Frederick II died in 1588 and a year later Gert van Egen was commissioned to make a monumental tomb of the king to be placed in Roskilde Cathedral. The initiative came from the deceased king's son Christian IV and widow, Dowager Queen Sophie.

Van Egen remained in the employ of the Danish court for the rest of his life and raised a family in Denmark.

==Work==
Unlike some of his fellow Flemings working in the Baltic, van Egen not only worked on large monuments, but he also produced small-scale works.

===Monuments===
The major documented monumental work that he worked on was the tomb for Frederick II in Roskilde Cathedral. The instructions for the design of the tomb were that it should form a unity with the tomb of king Christian III, designed by Floris, that was already placed in the Cathedral.
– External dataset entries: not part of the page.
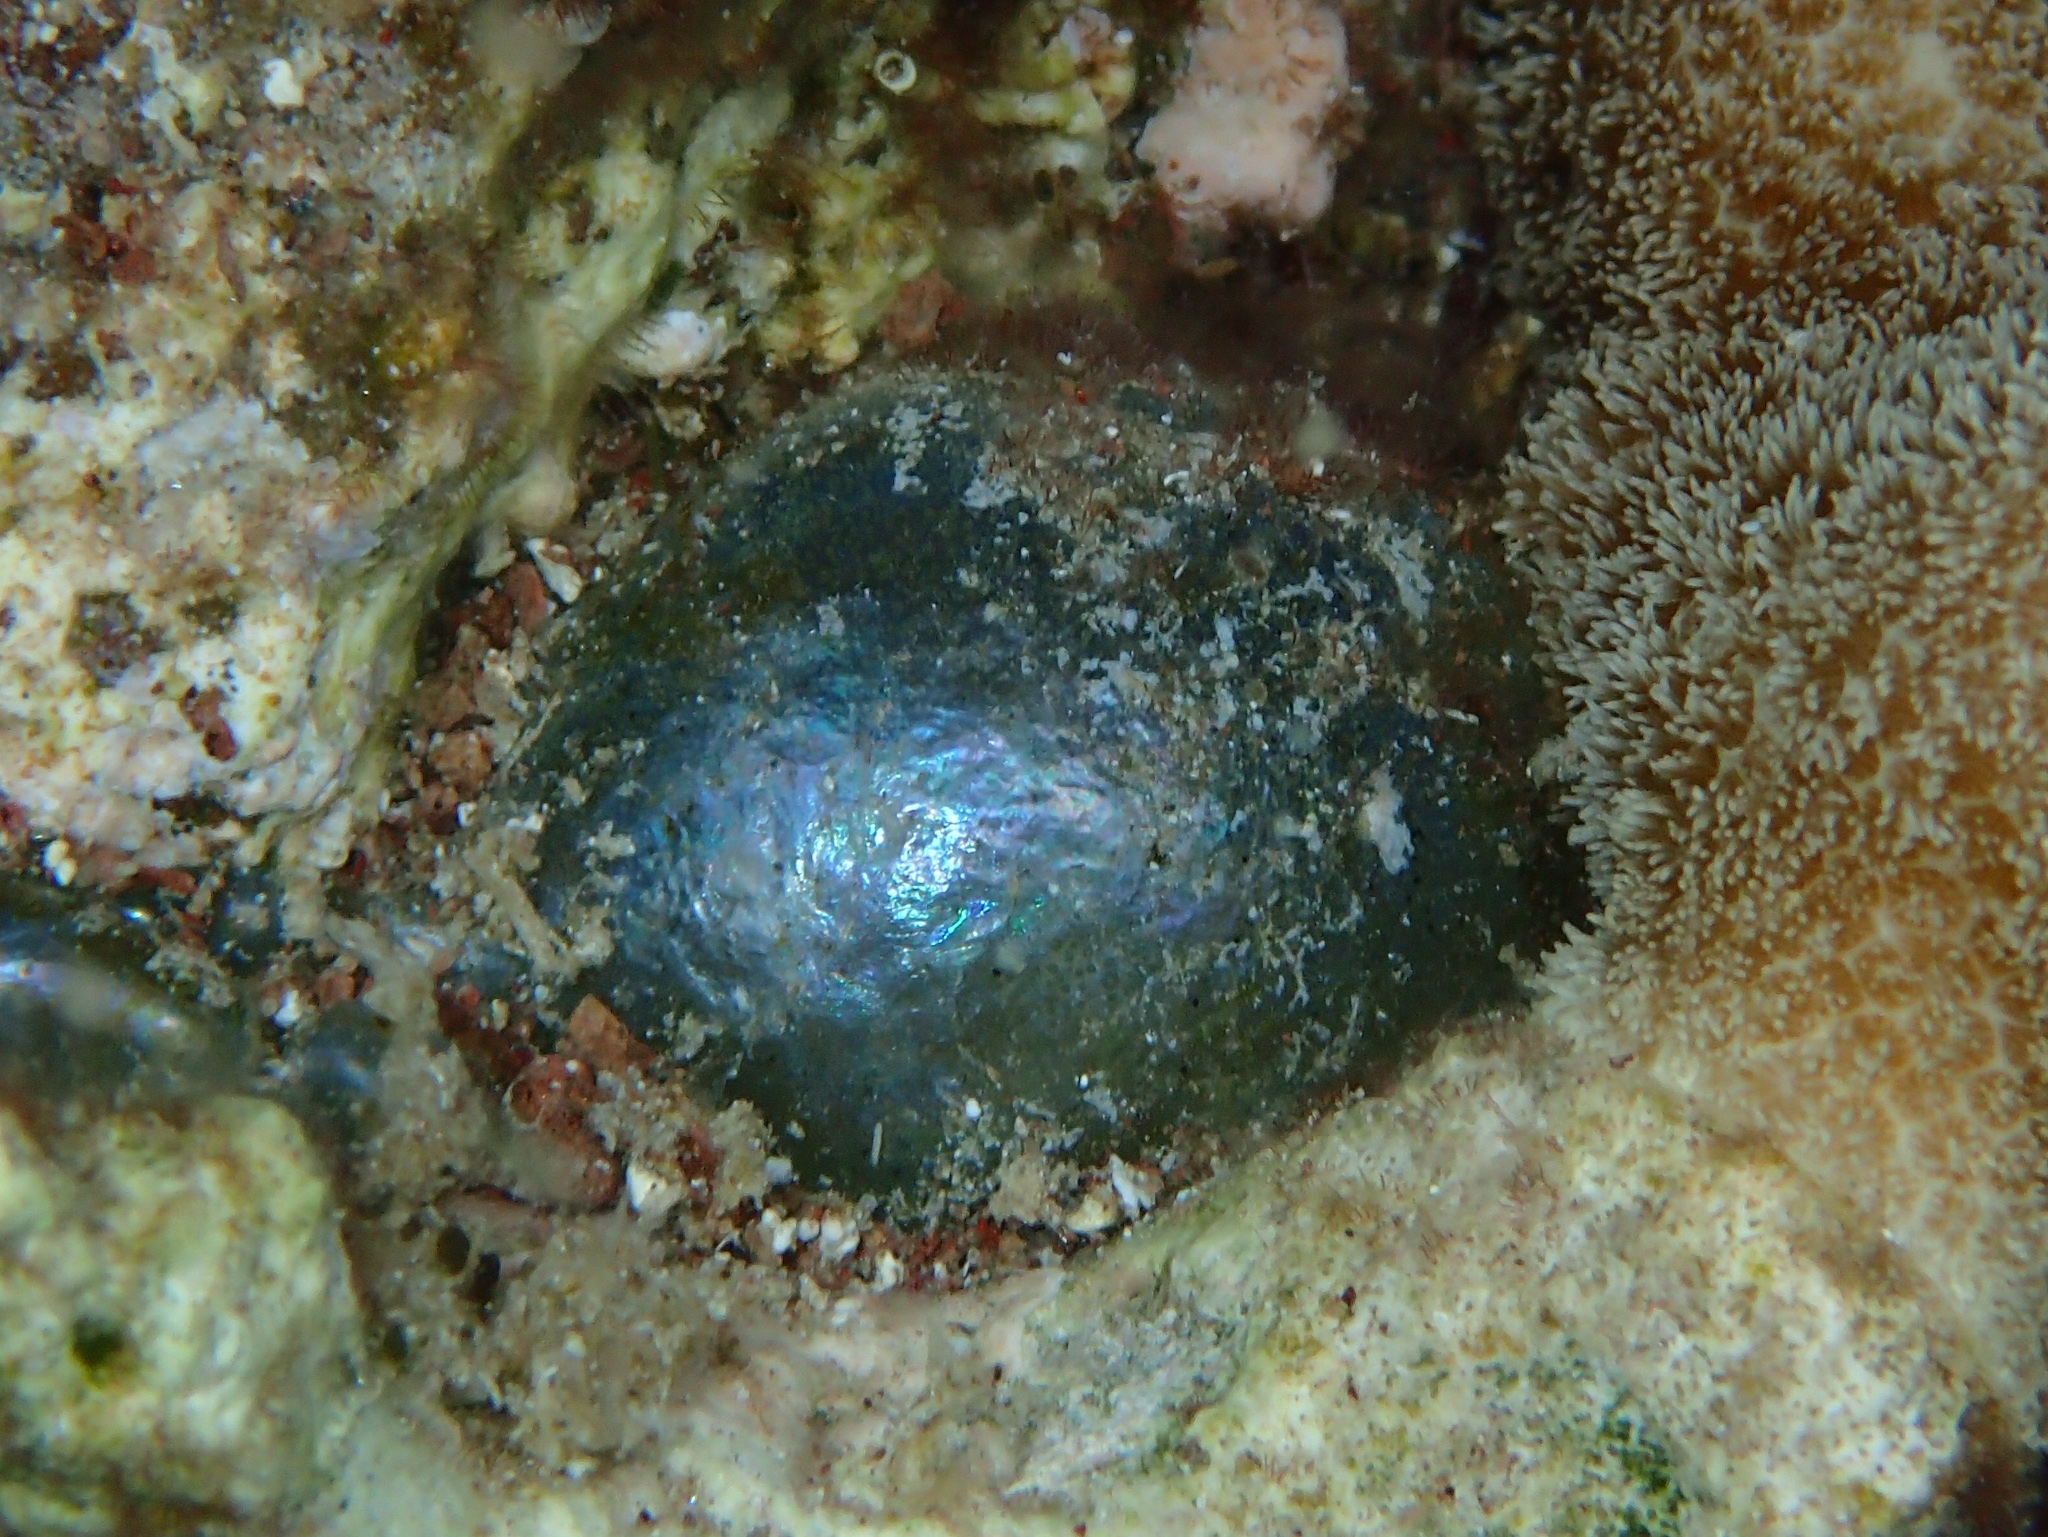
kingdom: Plantae
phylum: Chlorophyta
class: Ulvophyceae
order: Siphonocladales
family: Valoniaceae
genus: Valonia
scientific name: Valonia ventricosa
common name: Sea pearl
It has been suggested that the design for the tomb was by the hand of the sculptor Johan Gregor van der Schardt who was at the time probably working in Denmark. Of particular interest are the reliefs on the sides of the monument. They depict scenes from the king's campaign against Dithmarschen in 1559 and from the Northern Seven Years' War that lasted from 1563 to 1570. One scene shows the siege of Akershus Fortress in Oslo of 1567. Van Egen shows a virtuoso technique in the details of this work. The figure of the reclining king on the tomb is also sculpted with precision.

===Small-scale work===
In addition to the large-scale tomb of Frederick II, it is recorded that in 1600 van Egen delivered to Christian IV a closet with alabaster pieces. Probably he has also made some small portrait reliefs of Frederick II now at Rosenborg and the Nationalmuseum in Stockholm and a few similar alabaster works of Danish noblemen. Of the small-scale works four are still known to be extant. There are two alabaster statuettes both signed with his initials: GE. One represents Judith holding the head of Holofernes and is now in a private collection in New York. The other representing Mercury is in the collection of the Metropolitan Museum in New York City. These pieces demonstrate that Van Egen likely received his training primarily in Mechelen, the center of alabaster small-scale sculpture.